When I was growing up in Anchorage in the 1970s and 1980s, on the one hand, life was a lot simpler. If you wanted a new book, you had your choice between the Book Cache stores and a small handful of Waldenbooks stores. If the book you wanted couldn't be found there, then you were out of luck. What were you going to do, drive to Willow and check there?
I often think about how different my life would have been if the internet was around when I was a kid. For one thing, it could have avoided me a lot of frustration, going from Book Cache to Book Cache, looking for that one book that I couldn't find. It's hard to explain to people accustomed to Amazon.com shopping and living in the Lower 48 the terrible consequences of a store not carrying something if you were a kid in Anchorage in the 1980s. There was no "other town," there was no eBay. If the store didn't have it, then you didn't get it.
On the other hand, that very situation - so much better for the consumer; so much more difficult for the small business owner - is what doomed Book Cache. As I understand it, book shopping in Anchorage is now basically limited to big box stores. Nothing is good news for everyone, I'm afraid.
The Book Cache that I shopped at most often was a tiny storefront next to the Carr's grocery store, at the corner of Tudor and Muldoon. I lived nearby, and it was easy for me to pop in there after school and dawdle for a while. I imagine it drove the cashiers mad to have a kid show up and browse every single book in the Sci Fi/Fantasy section every afternoon.

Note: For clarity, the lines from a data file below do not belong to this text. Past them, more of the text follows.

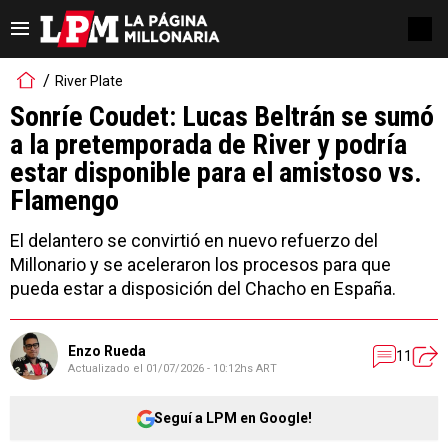
River Plate
Sonríe Coudet: Lucas Beltrán se sumó
a la pretemporada de River y podría
estar disponible para el amistoso vs.
Flamengo
El delantero se convirtió en nuevo refuerzo del
Millonario y se aceleraron los procesos para que
pueda estar a disposición del Chacho en España.
Enzo Rueda
11
Actualizado el
01/07/2026 - 10:12hs ART
Seguí a LPM en Google!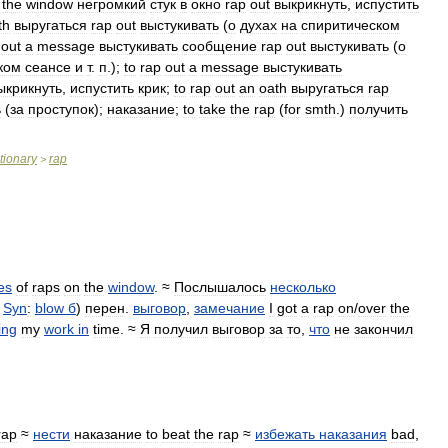
the
window
негромкий
стук
в
окно
rap
out
выкрикнуть
,
испустить
th
выругаться
rap
out
выстукивать
(
о
духах
на
спиритическом
out
a
message
выстукивать
сообщение
rap
out
выстукивать
(
о
ком
сеансе
и
т
.
п
.);
to
rap
out
a
message
выстукивать
ыкрикнуть
,
испустить
крик
;
to
rap
out
an
oath
выругаться
rap
ь
(
за
проступок
);
наказание
;
to
take
the
rap
(
for
smth
.)
получить
tionary
rap
>
es
of
raps
on
the
window
. ≈
Послышалось
несколько
.
Syn
:
blow
б
)
перен
.
выговор
,
замечание
I
got
a
rap
on
/
over
the
ing
my
work
in
time
. ≈
Я
получил
выговор
за
то
,
что
не
закончил
rap
≈
нести
наказание
to
beat
the
rap
≈
избежать
наказания
bad
,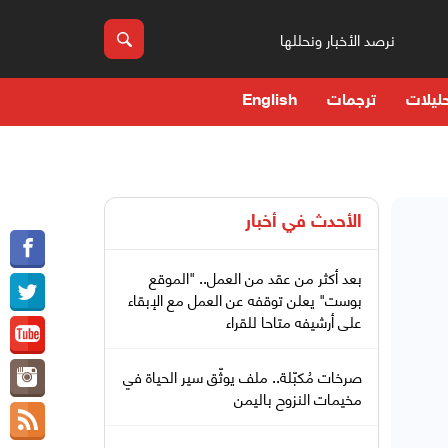
نرصد الأخبار ونحللها
ليلات
ترجمات
English
الأحدث في
أخبار
بعد أكثر من عقد من العمل.. "الموقع
بوست" يعلن توقفه عن العمل مع الإبقاء
على أرشيفه متاحا للقراء
صرخات مُكبّلة.. ملف يوثّق سير الحياة في
مخيمات النزوح باليمن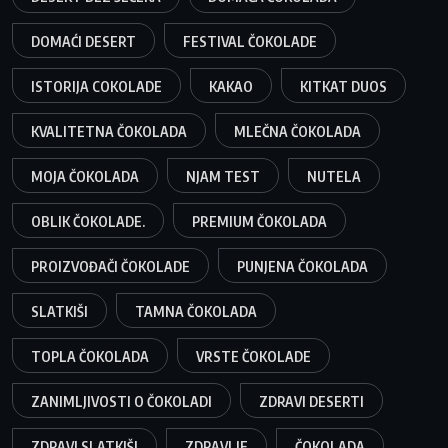
DOMAĆI DESERT
FESTIVAL ČOKOLADE
ISTORIJA COKOLADE
KAKAO
KITKAT DUOS
KVALITETNA ČOKOLADA
MLEČNA ČOKOLADA
MOJA ČOKOLADA
NJAM TEST
NUTELA
OBLIK ČOKOLADE.
PREMIUM ČOKOLADA
PROIZVOĐAČI ČOKOLADE
PUNJENA ČOKOLADA
SLATKIŠI
TAMNA ČOKOLADA
TOPLA ČOKOLADA
VRSTE ČOKOLADE
ZANIMLJIVOSTI O ČOKOLADI
ZDRAVI DESERTI
ZDRAVI SLATKIŠI
ZDRAVLJE
ČOKOLADA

I also often visited the Book Cache at the Boniface Mall, because that's where my mother liked to shop on the weekends. (I guess that entire mall is closed now, but really, how many malls does a city need?) This branch was a lot bigger than the one next to Carr's, and I still remember the layout clearly in my mind. Science fiction/fantasy, back and to the left! My mother would usually agree to buy me one book, so I had to choose wisely. (I remember there was also a great used book store on the second floor of the same mall, so it was like paradise if you were a nerdy, bookish little girl.)
The Book Cache which holds the most special place in my heart was in the Anchorage 5th Avenue Mall. If I caught the bus downtown after school, I could browse there for a little while before I had to head home. I still distinctly remember the smell, which was sickly sweet and chemical-y, and largely informed by the flavored popcorn store a few doors down. (I imagine there aren't many of those left, either.)
Goodbye, Book Cache. You meant a lot to me, and I will always miss you.